Wealthsimple Black is for clients with net deposits of $100K+ and comes with a reduced management fee of 0.4%. It has some added bells and whistles, like a one-on-one detailed financial planning session, tax assistance and VIP airport lounge access.

*Readers should be aware of a special Wealthsimple promotion offered to those who apply through our link: GreedyRates readers will get their first $10,000 worth of investments managed without fees for 1 year on Wealthsimple. It’s also worth noting that if you transfer your investment account from another bank to Wealthsimple, you’re eligible for a transfer fee reimbursement if the account is greater than $5,000 in value. I can personally vouch for this perk: I transferred my RRSP from TD bank to Wealthsimple and was charged $75 by TD, but Wealthsimple covered the fee. 

The Verdict

Wealthsimple is an excellent choice if you’re comfortable banking online and looking for a straightforward, low-cost way to invest your money that doesn’t require much personal participation or stock savvy.

Use It If…

…you don’t want to be an active investor. Wealthsimple’s tagline is “investing on autopilot” and it is exactly that: a passive way to participate in the stock market. It offers a straightforward and accessible way to enter the world of investing that requires very little financial knowledge on your part. Wealthsimple is ideal for those who are intimidated by the stock market or for those who know the basics but don’t have the time to spend hours (or days or months) figuring out how to build and manage a DIY portfolio. While I do have some stocks outside of Wealthsimple that I more actively manage, I very much like having a chunk of savings in ETFs that I can set aside and not think much about.

Don’t Use It If…

…you like to follow the markets closely and enjoy doing your own buying and selling. If your idea of a fun Sunday afternoon is poring over a company’s annual report, Wealthsimple may not be for you. It’s also not for someone: who doesn’t feel comfortable handling financial matters over the internet; wants intensive financial planning sessions; or who values a lot of interactive, face-to-face time with an investment advisor.

Article comments

Phoenix Kiula says:

Lack of physical branches is not a weakness at all. Can’t remember the last time I really wanted to visit a branch. Only reason to do is because banks like TD force me to. As for investment quality and fees, it’d have been a more interesting article if it compared QuestWealth, NestWealth, Planswell etc. A bunch of them now. WealthSimple was itself a copy of WealthFront in the US, not really a novel idea, and it’s now far behind what others offer.

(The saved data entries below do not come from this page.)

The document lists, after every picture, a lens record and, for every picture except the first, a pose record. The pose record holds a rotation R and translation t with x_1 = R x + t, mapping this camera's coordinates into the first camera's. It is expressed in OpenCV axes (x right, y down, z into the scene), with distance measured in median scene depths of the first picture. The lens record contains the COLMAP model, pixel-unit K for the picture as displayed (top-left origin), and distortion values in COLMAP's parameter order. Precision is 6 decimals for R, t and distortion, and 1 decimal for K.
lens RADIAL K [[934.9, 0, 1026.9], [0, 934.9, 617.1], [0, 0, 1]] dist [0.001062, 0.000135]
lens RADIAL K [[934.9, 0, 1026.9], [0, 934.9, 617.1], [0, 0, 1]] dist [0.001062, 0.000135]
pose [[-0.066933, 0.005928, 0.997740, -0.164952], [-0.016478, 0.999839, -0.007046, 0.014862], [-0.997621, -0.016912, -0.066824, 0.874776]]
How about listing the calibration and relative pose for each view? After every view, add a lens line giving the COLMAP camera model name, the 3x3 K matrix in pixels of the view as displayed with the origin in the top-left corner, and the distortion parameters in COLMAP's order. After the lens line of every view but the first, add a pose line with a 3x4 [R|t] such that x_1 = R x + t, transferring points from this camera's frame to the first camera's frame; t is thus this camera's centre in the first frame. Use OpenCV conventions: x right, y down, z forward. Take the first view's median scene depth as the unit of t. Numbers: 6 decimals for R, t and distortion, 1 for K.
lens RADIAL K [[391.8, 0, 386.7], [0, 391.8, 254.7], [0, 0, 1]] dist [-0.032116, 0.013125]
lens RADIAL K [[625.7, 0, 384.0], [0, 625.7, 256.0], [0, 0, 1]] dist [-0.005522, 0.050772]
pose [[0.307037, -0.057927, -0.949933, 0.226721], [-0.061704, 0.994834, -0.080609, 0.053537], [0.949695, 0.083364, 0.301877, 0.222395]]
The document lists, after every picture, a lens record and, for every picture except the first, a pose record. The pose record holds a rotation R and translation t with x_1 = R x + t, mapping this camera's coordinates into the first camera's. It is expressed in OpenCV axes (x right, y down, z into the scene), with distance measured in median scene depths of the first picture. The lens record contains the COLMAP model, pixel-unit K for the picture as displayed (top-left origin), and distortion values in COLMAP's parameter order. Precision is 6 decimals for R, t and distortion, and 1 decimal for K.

The GreedyRates Team says:

Hey Phoenix,

Great comment. We agree that online banks are absolutely perfect for many cardholders these days, especially now that people are used to communicating and enjoying services from their phones exclusively. There are very few reasons why someone would need to go into a physical bank branch, and by cutting out these largely outdated brick and mortar locations, banks like Meridian (motusbank) are able to offer significantly more lucrative financial products. Totally worth it in our opinion!